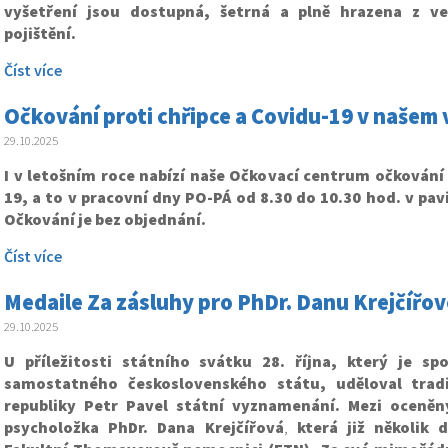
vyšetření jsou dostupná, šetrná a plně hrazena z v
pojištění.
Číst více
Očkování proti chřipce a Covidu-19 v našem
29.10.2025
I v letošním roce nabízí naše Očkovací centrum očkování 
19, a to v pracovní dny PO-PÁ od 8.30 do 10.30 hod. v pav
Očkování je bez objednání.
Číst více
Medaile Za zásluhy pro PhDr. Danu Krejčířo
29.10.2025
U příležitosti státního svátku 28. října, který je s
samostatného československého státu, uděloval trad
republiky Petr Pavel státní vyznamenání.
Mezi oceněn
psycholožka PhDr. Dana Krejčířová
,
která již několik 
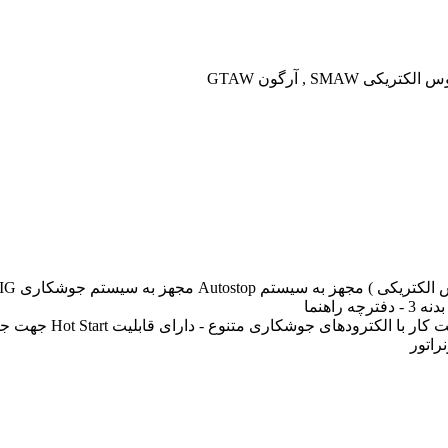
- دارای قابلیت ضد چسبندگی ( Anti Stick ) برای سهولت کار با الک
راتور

...

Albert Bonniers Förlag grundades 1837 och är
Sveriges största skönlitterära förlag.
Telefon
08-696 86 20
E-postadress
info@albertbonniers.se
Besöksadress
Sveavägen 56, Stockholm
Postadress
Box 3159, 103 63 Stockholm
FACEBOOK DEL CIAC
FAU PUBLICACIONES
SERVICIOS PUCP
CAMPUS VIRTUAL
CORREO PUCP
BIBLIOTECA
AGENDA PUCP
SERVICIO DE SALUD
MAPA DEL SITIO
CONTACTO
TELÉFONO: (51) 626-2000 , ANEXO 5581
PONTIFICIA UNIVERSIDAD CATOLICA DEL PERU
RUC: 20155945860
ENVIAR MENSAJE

**WORK INSTRUCTION:**
Copy out every line of the data above that contains the string "Stockholm".

**ANSWER AREA:**
Sveavägen 56, Stockholm
Box 3159, 103 63 Stockholm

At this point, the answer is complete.